The largest REIT ETF is the Vanguard REIT Sector ETF (VNQ), with $14.9 billion in assets and 111 holdings. The fund has an expense ratio of 0.10% and a 3.24% yield. It offers exposure to a range of REIT sectors, such as industrial properties and office buildings, residential properties, hotels and other real estate (it does not include exposure to mortgage REITs).

The second-largest ETF is the iShares Dow Jones U.S. Real Estate Index Fund (IYR), with $4.6 billion in assets and 85 holdings. This fund comes with a 0.47% expense ratio and a 3.4% yield. It is similar to other broad REIT ETFs like Vanguard's, but includes exposure to the U.S. mortgage REIT market.

Still, for advisors more interested in target exposure, there are a number of ETFs that hone in on specific segments of the real estate market. For example, the Market Vectors Mortgage REIT ETF (MORT) tracks companies that purchase or service commercial or residential mortgage loans or other mortgage-related securities. The ETF has a 0.40% expense ratio and an impressive 9.68% yield. However, the fund is concentrated, with significant exposure to two companies, Annaly Capital (NLY) at 18.8% and American Capital Agency (AGNC) at 15.3%.

The iShares FTSE NAREIT Mortgage Plus Capped Index Fund (REM) also follows residential and commercial mortgage REITs. The fund has an expense ratio of 0.48% and provides an attractive 11.28% yield. But this one is also top heavy, with 19.5% allocated to NLY and 18.5% to AGNC.

Mortgage REITs account for around 10% of REIT investments. If interest rates increase, they could decrease mortgage REIT book values, and future financing would be more expensive. But that is not much of a problem now.

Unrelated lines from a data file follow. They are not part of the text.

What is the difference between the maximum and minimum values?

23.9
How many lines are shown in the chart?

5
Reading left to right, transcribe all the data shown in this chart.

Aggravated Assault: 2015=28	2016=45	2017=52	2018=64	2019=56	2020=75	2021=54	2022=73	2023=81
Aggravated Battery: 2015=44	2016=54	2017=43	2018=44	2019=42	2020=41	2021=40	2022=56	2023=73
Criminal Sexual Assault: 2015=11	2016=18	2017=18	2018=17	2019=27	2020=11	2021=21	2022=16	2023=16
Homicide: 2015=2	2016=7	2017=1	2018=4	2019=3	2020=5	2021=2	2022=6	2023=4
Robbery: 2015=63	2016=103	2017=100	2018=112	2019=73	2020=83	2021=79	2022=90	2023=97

Currently, the commercial mortgage-backed securities (CMBS) market is showing a remarkable recovery. Rising rental rates in key markets, the reinvigorated capital markets and a promise that interest rates will remain at record lows have all helped support the CMBS market. With interest rates at their low levels, many companies are jumping at the opportunity to refinance their debt, which will translate to greater earnings.

Other Sectors
Office REITs invest in office buildings and receive rental income on long-term leases, and advisors should be wary that the state of the economy, the unemployment rate, vacancy rates and capital are all deciding factors in this sub-sector.

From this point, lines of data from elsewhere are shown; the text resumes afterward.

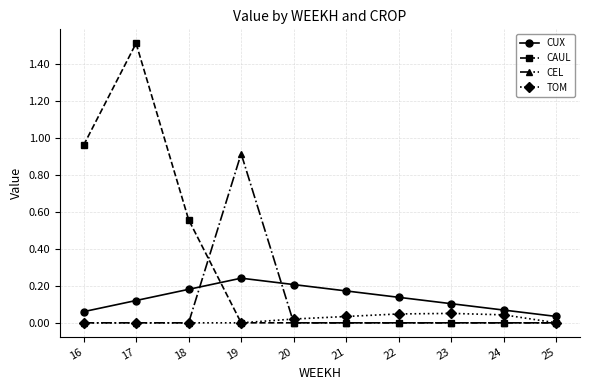

Is this an area chart (filled region under the line)?

No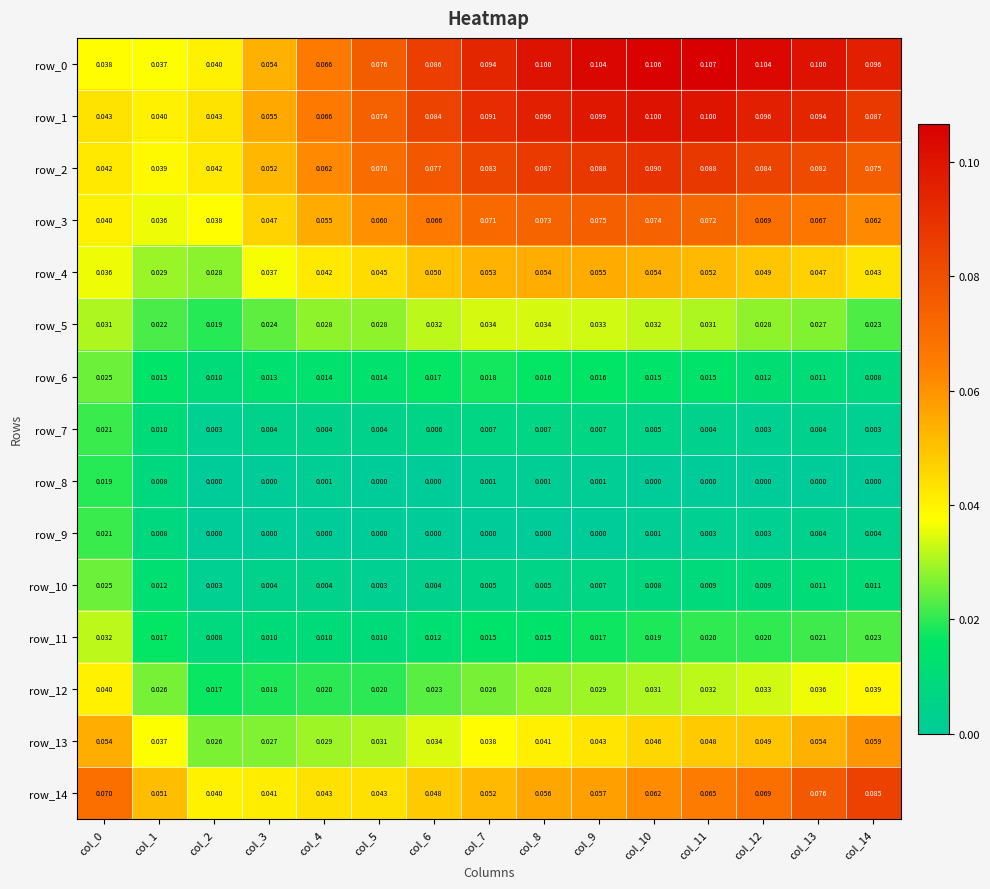

Is the value of row_14 at col_1 greater than the value of row_3 at col_6?

No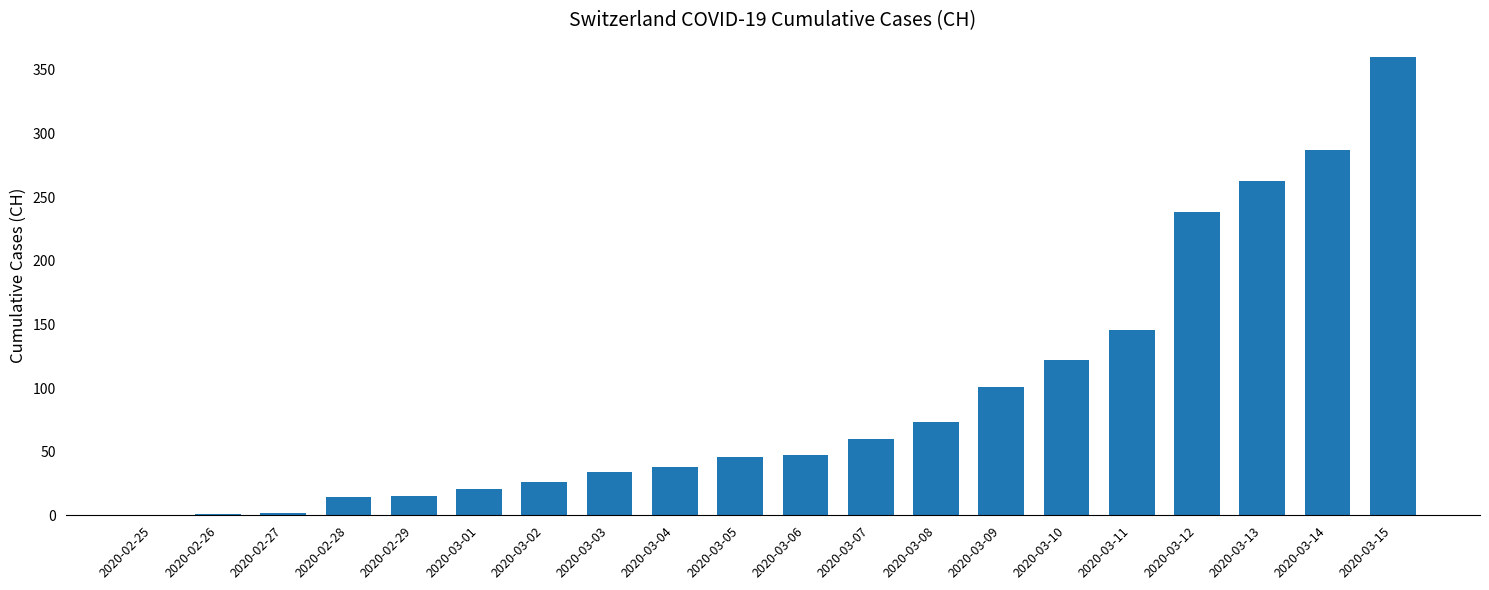

What is the ratio of the value at 2020-03-04 to the value at 2020-03-09?

0.4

Those interested in this market might consider the iShares FTSE NAREIT Industrial/Office Capped Index Fund (FNIO), which allocates 62.5% to office space, 25.6% to industrials and 11.7% to a mix of other types of real estate. The fund has a 0.48% expense ratio and a 2.99% yield. But it is concentrated as well, heavily tilted toward Boston Properties (BXP) at 19.0% of holdings and Prologis (PLD) at 18.5%.

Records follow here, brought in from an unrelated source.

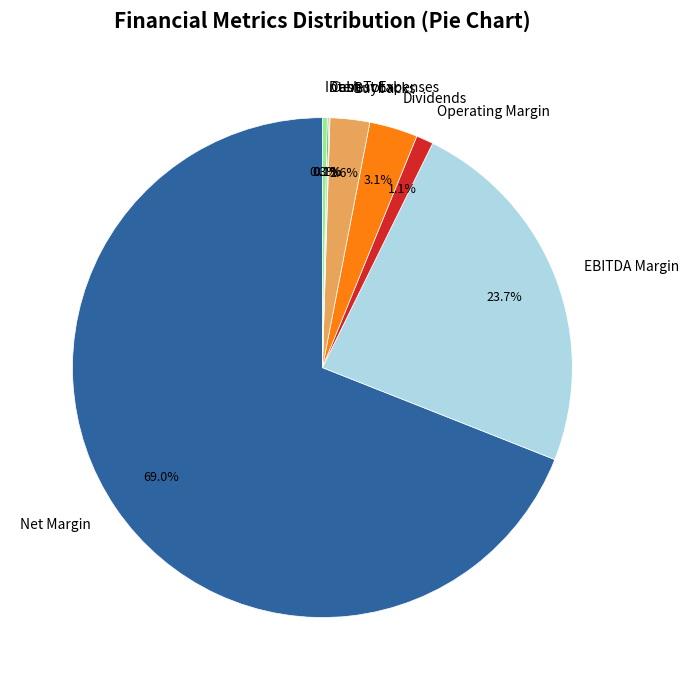

Does Net Margin account for over 50% of the chart?

Yes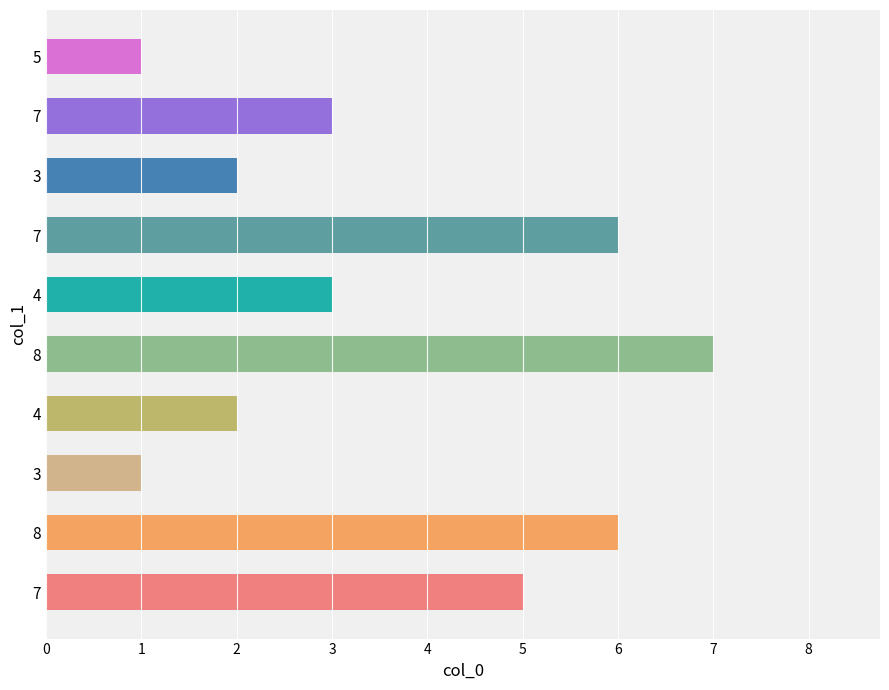

How many data points does each series have?

10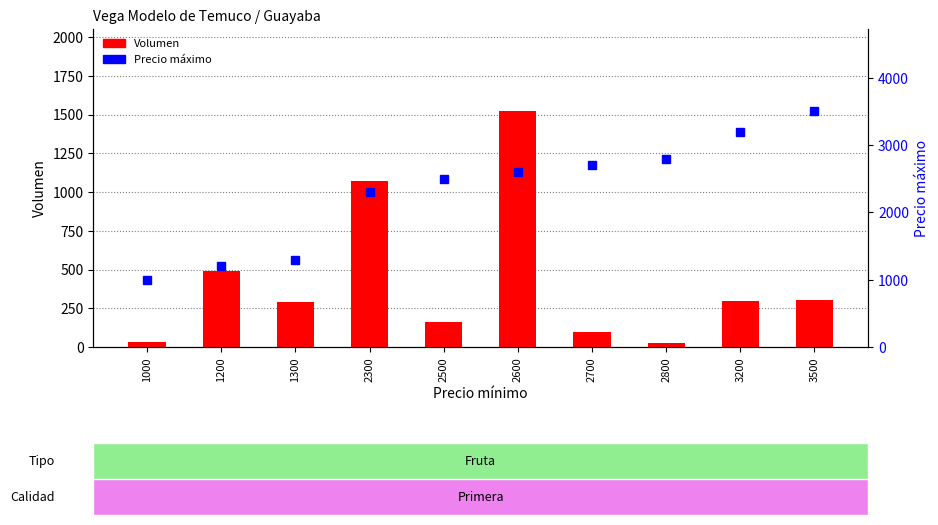

List the series in order of their overall mean, highest first.

Precio máximo, Volumen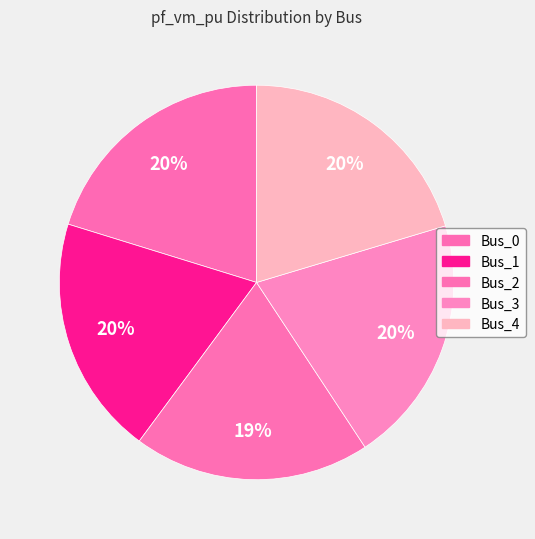

To the nearest percent, what portion does Bus_0 represent?

20%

Advisors more inclined toward the residentials may opt for something like the iShares FTSE NAREIT Residential Plus Capped Index Fund (REZ). This fund comes with a 0.48% expense ratio and a 2.90% yield. The majority of its holdings, 47.6%, are in apartment properties, but the fund also allocates a significant amount to health care at 34.1% and self-storage facilities at 14.7%.

The iShares FTSE NAREIT Retail Capped Index Fund (RTL) primarily tracks companies offering financing to shopping malls, which account for 48.9% of the portfolio, and other retail centers, which make up 39.1%. Simon Property Group (SPG) is this ETF's largest single holding at 22.0%.